* Selected excerpt:

* * * * *

My hon. Friend referred to the fact that work is continuing through the Joint Committee on Vaccination and Immunisation to look at the matter in more detail. He said that the JCVI is also looking at adolescent boys and men who have sex with men, and highlighted the problem that they do not benefit from herd immunity as HPV vaccination is more widespread among girls. The JCVI is considering whether it is cost-effective to extend the programme to both those groups. The issue is complicated, especially concerning adolescent boys. The evidence base, mathematical modelling and deliberations will take time, but the work is ongoing and it helpful that the House continually expresses its interest.
I recognise that I have not responded specifically to some of the points made by my hon. Friend the Member for Lancaster and Fleetwood about pancreatic cancer, but I responded in the House only last week. I hope he will accept that it is not discourteous to say that my response has not changed substantially since then, but I took the actions I promised last week. He has put on the record his concern about the need to value the additional months of life in a disease that sadly takes people so quickly. Early diagnosis and GP training in that is critical in pancreatic cancer, which is so hard to diagnose. That is well recognised, and I thank my hon. Friend for making his point.

* * * * *

* Assignment A: The speech excerpt names the things that "will take time" in the vaccination work. List all of them.
* Assignment B:
Answer these questions from the speech excerpt:
(i) Which body is looking at whether to extend HPV vaccination?
(ii) Which constituency does the Member who raised pancreatic cancer represent?
(iii) When did the speaker last respond in the House on pancreatic cancer?

* * * * *

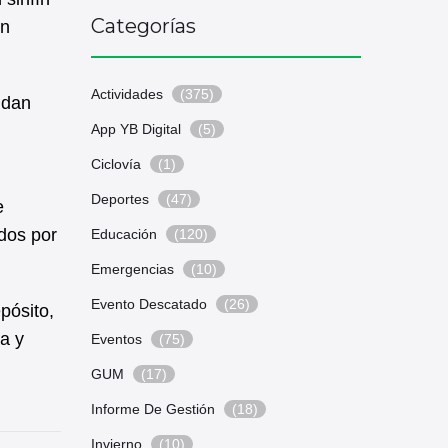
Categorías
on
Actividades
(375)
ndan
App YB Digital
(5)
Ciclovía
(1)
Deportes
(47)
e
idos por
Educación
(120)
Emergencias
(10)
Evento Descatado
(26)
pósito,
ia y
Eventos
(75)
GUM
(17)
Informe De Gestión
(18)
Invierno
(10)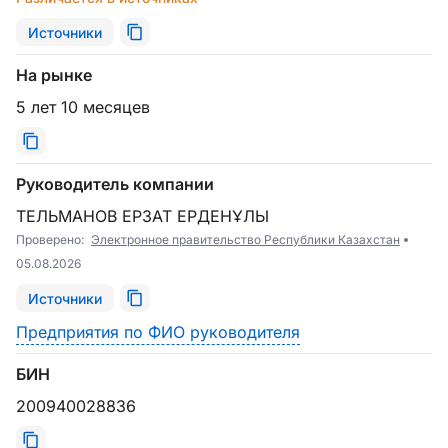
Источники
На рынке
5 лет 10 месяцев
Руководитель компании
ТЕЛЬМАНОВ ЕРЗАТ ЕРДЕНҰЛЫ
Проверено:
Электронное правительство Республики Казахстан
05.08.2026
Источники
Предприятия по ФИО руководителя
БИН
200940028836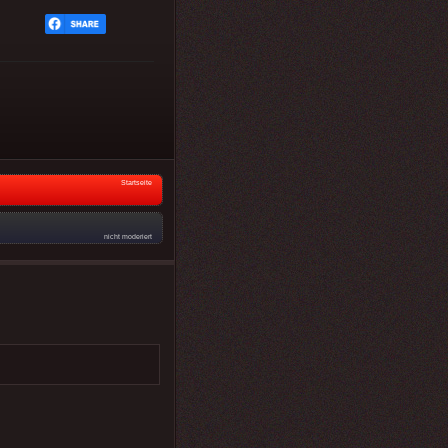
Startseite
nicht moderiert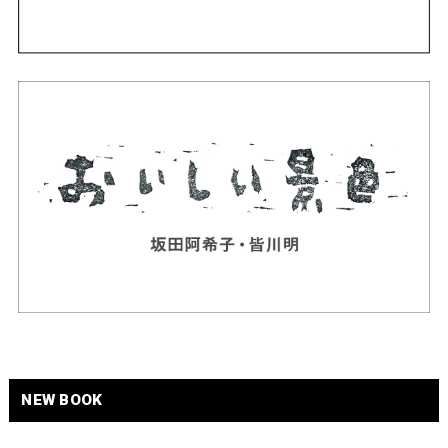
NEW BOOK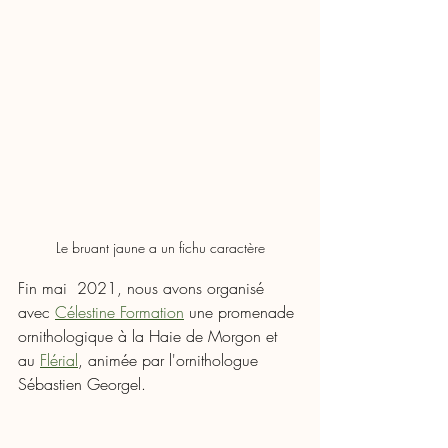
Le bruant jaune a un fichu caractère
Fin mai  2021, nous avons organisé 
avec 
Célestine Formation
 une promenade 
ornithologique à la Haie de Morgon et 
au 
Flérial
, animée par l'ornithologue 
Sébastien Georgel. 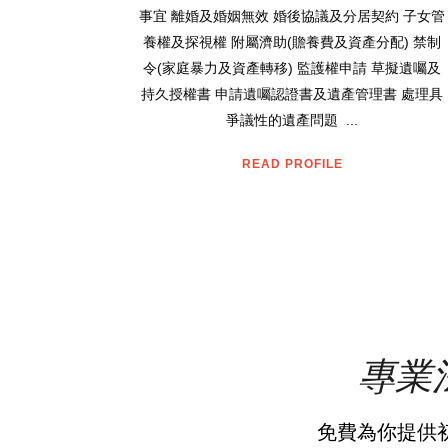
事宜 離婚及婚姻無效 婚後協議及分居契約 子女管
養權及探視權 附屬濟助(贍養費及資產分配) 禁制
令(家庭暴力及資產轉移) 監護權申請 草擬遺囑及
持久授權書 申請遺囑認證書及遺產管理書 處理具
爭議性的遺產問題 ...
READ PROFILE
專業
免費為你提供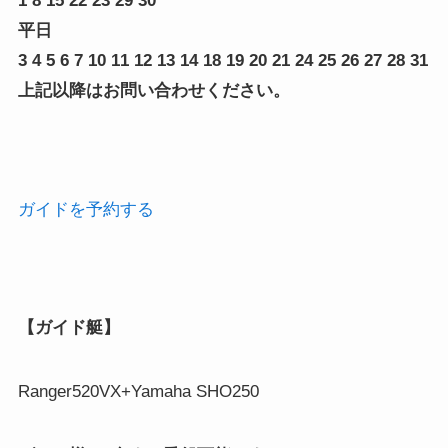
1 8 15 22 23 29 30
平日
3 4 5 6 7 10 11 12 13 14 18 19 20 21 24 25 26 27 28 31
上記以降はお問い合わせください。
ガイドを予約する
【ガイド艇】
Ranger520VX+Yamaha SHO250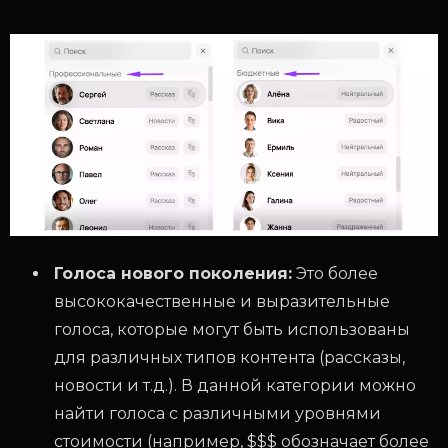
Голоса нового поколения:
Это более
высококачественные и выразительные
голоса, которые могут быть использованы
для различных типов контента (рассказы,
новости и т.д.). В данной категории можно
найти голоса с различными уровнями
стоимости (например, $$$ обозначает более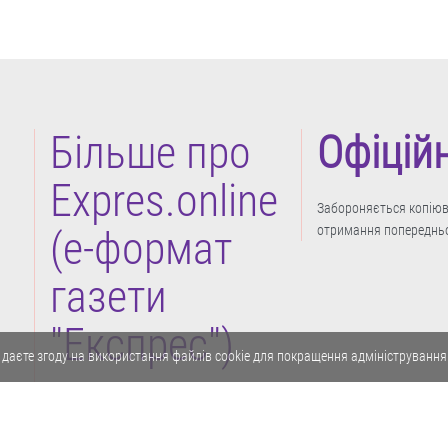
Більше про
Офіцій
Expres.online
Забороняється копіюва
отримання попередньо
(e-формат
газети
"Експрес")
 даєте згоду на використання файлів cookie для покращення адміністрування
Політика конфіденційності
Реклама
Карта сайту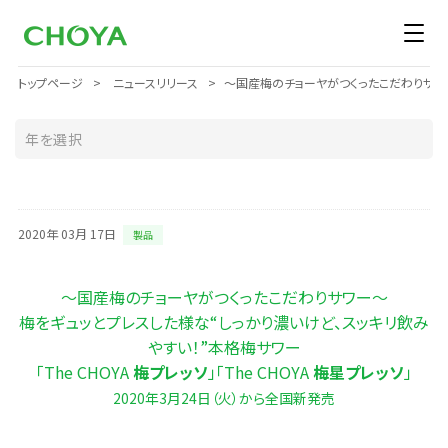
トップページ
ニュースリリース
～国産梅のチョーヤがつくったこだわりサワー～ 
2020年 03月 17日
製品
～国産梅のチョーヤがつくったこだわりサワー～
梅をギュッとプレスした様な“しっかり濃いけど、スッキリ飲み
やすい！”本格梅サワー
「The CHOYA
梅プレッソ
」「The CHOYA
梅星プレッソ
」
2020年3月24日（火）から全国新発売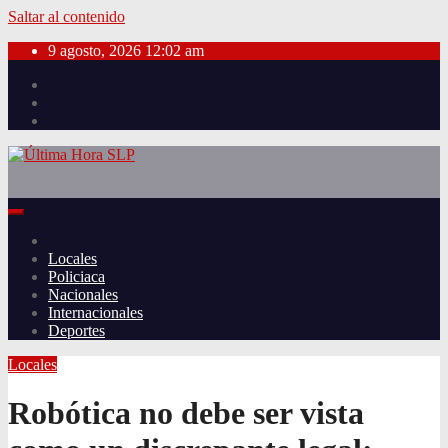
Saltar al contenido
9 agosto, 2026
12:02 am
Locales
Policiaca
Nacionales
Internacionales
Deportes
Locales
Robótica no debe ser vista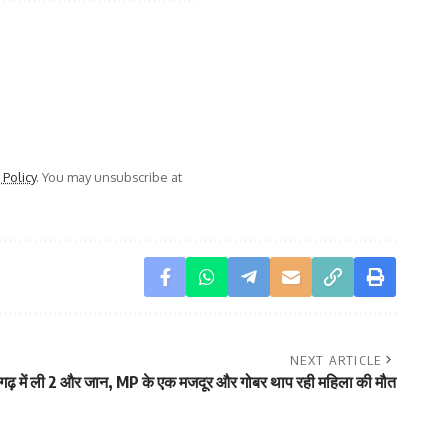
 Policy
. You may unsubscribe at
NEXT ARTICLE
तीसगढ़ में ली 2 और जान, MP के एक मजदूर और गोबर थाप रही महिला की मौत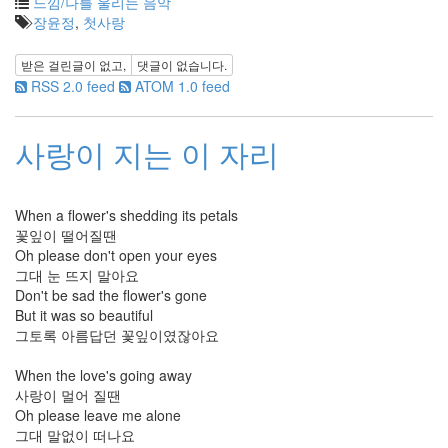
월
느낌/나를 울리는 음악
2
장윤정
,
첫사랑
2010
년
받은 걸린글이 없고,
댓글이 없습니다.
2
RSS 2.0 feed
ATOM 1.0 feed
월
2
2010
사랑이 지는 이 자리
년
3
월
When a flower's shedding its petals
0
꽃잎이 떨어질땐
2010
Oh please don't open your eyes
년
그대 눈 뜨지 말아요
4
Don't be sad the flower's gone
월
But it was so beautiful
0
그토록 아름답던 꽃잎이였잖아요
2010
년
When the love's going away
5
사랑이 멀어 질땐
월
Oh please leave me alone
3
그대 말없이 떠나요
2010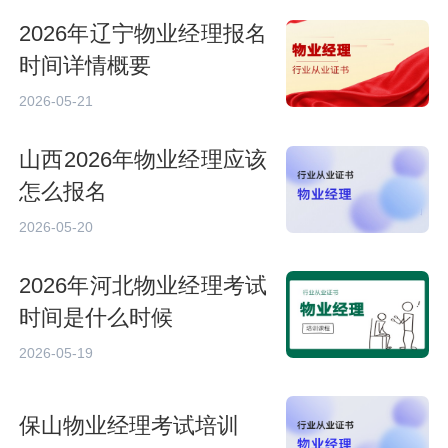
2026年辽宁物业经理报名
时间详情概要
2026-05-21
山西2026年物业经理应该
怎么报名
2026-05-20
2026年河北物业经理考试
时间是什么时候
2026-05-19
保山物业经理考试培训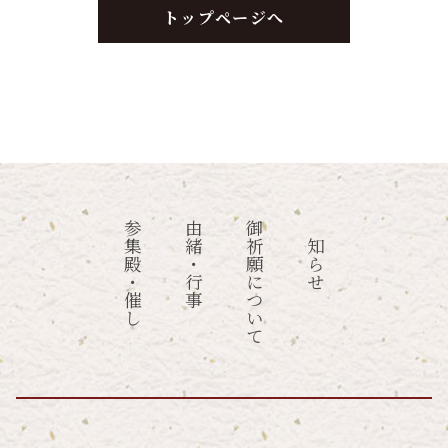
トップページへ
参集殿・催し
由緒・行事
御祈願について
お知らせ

* * * * *

* Task solution A:
- the evidence base
- mathematical modelling
- deliberations

* Task solution B:
(i) The Joint Committee on Vaccination and Immunisation (JCVI).
(ii) Lancaster and Fleetwood.
(iii) Only last week.